Ahhhh yes... fields of corn and beans. I know that well! I miss the fields of waving wheat that you used to see so much more of in Minnesota. Now it's all corn and beans. I understand they are much more profitable for the farmers.

The countryside of France looked charming. I wonder how I would feel driving 120 MPH?

Great picture of The Geek, by the way. He looked so calm - different than the normal huge cheesy Geek grin.

At 11/11/2011 7:40 AM, Blogger Geekwif wrote:

Yes, corn and beans are more profitable for the farmers, because the government pays them to grow them. But that is a dangerous topic for me to get started on.

We were actually only going 120 kph, which is only about 75 mph. In France, that is. In Germany, on the autobahn, there is no speed limit (except where there is construction, and their construction could seriously rival Minnesota's). I think our top speed there was 192 kph, which comes out to almost 120 mph. Funny enough, as a passenger you almost don't notice you're going that fast since everyone around you is going fast too. In fact, there were sportier cars passing us like we were standing still. Can't even imagine how fast they were going. Yikes.

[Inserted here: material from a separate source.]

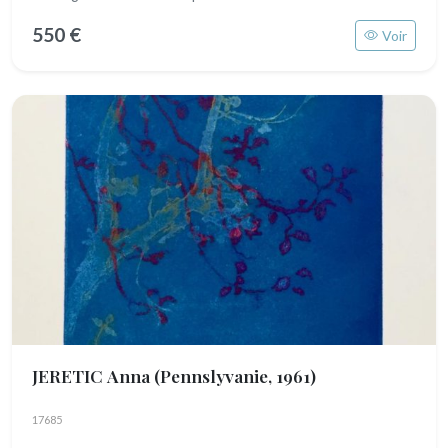
550 €
Voir
JERETIC Anna
(Pennslyvanie, 1961)
17685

I think The Geek was pretty calm that morning. I actually thought he looked kind of stoned in that photo. Makes me wonder what they might put in that baguette to make it so darn tasty. ;)

At 11/13/2011 4:53 PM, Anonymous HolyMama! wrote:

heh heh... kinda stoned?

your night with the French couple sounds so lovely!

(gorgeous flowers!)

At 11/13/2011 4:58 PM, Blogger Geekwif wrote:

I know, Kelsey. They are gorgeous, aren't they? I saw so many nic little gardens there. The ones around Notre Dame were so pretty but I didn't get any good photos.